Здание гимназии Шеповальникова сохранилось. Этот добротный четырёхэтажный дом с эркерами, построенный в 1901 году, был в собственности у домовладелицы А. Ивановой, затем бароном Вольфом превращён в доходный дом, здание перестраивали несколько раз, надстраивали.
Копнёшь историю участка, на котором построен любой петербургский дом, так полезут люди причудливых фамилий, ресторан, открытый Андреем Луи-Курба, масонская ложа в одной из квартир, лазарет во время Великой войны и экономка Шеповальникова по фамилии Лаптинская, что была одной из главных фигур в окружении Григория Распутина.
В этом доме потом стоял запах дерева — место гимназии занял столярный техникум.
Затем в доме, где учился Шкловский, жил в 35-й квартире со своими родителями Мандельштам. В доме, где учился Шкловский, ставший, помимо прочего, теоретиком кино, жил потом режиссёр Илья Авербах.
А пока ничто ещё не решено и звенит своими звонками гимназия Шеповальникова.
У Шкловского есть такая заметка времён Гражданской войны, которая называется «Самоваром по гвоздям». Там он пытается критиковать советское искусство «слева» и пишет, что не будет защищать искусство во имя искусства и будет защищать пропаганду во имя пропаганды:
«И десять лет, в школе утром, каждым утром я пел в стаде других детей: „Спаси, Господи, люди Твоя…“
И вот теперь и даже раньше, в год окончания гимназии, я не мог произнести эту молитву без ошибки, я могу только пропеть её.
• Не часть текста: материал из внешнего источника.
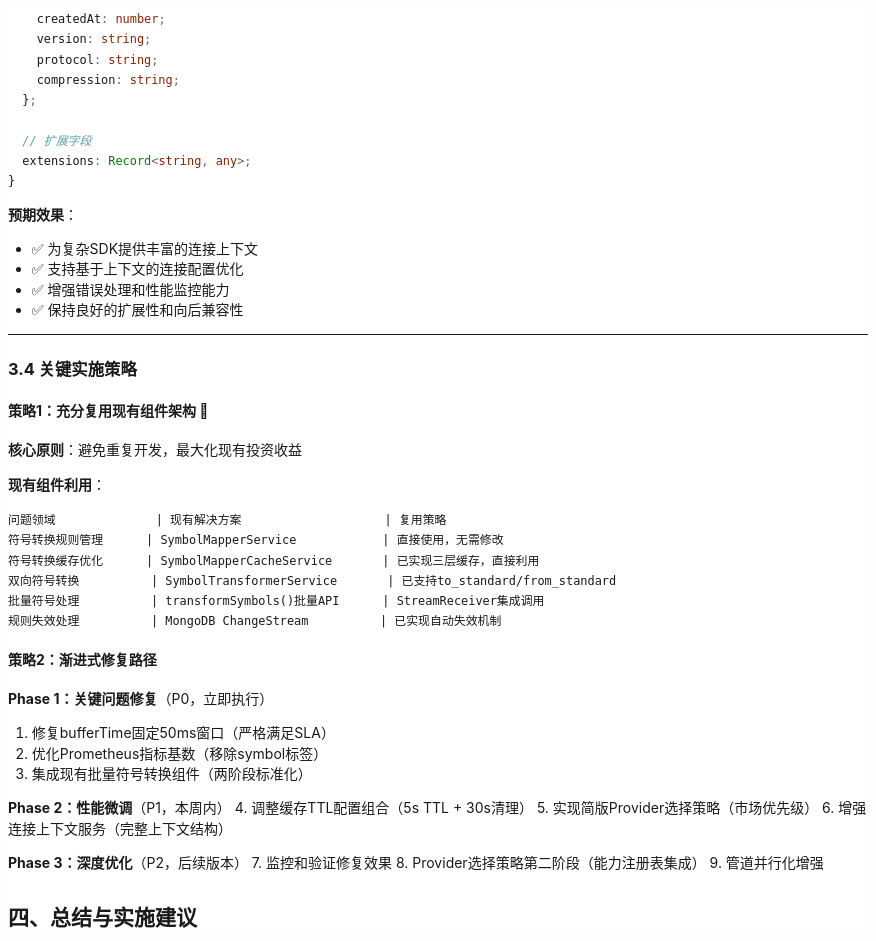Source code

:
 ```typescript
    createdAt: number;
    version: string;
    protocol: string;
    compression: string;
  };
  
  // 扩展字段
  extensions: Record<string, any>;
}
```

**预期效果**：
- ✅ 为复杂SDK提供丰富的连接上下文
- ✅ 支持基于上下文的连接配置优化
- ✅ 增强错误处理和性能监控能力
- ✅ 保持良好的扩展性和向后兼容性

---

### 3.4 关键实施策略

#### 策略1：充分复用现有组件架构 🎯

**核心原则**：避免重复开发，最大化现有投资收益

**现有组件利用**：
```
问题领域              | 现有解决方案                    | 复用策略
符号转换规则管理      | SymbolMapperService            | 直接使用，无需修改
符号转换缓存优化      | SymbolMapperCacheService       | 已实现三层缓存，直接利用
双向符号转换          | SymbolTransformerService       | 已支持to_standard/from_standard
批量符号处理          | transformSymbols()批量API      | StreamReceiver集成调用
规则失效处理          | MongoDB ChangeStream          | 已实现自动失效机制
```

#### 策略2：渐进式修复路径

**Phase 1：关键问题修复**（P0，立即执行）
1. 修复bufferTime固定50ms窗口（严格满足SLA）
2. 优化Prometheus指标基数（移除symbol标签）
3. 集成现有批量符号转换组件（两阶段标准化）

**Phase 2：性能微调**（P1，本周内）
4. 调整缓存TTL配置组合（5s TTL + 30s清理）
5. 实现简版Provider选择策略（市场优先级）
6. 增强连接上下文服务（完整上下文结构）

**Phase 3：深度优化**（P2，后续版本）
7. 监控和验证修复效果
8. Provider选择策略第二阶段（能力注册表集成）
9. 管道并行化增强

## 四、总结与实施建议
Агитация, разлитая в воздухе, агитация, которой пропитана вода в Неве, перестаёт ощущаться. Создаётся прививка против неё, какой-то иммунитет.
Агитация в опере, кинематографе, на выставке бесполезна — она сама съедает самоё себя. Во имя агитации уберите агитацию из искусства».
Это, в общем-то, универсальный совет и стоит вспоминать его часто.
Историю с пением в стае надо будет припомнить ещё раз — когда речь пойдёт о религиозной и национальной ориентации.
Но до этого ещё долгий путь и много страниц.
Вспоминалось о гимназии так: «Наша гимназия была бронзовой пепельницей, что благодарные пациенты дарят врачу. Мы в этой пепельнице лежали окурками. Гимназия вся была наполнена исключёнными, а вспоминаю я о ней, когда она превратилась в мираж, — с нежностью». После выпускного экзамена Шкловский тайком от начальства школы, но вместе с учителем исправляет свою работу.
Взрослая жизнь начинается с авантюры.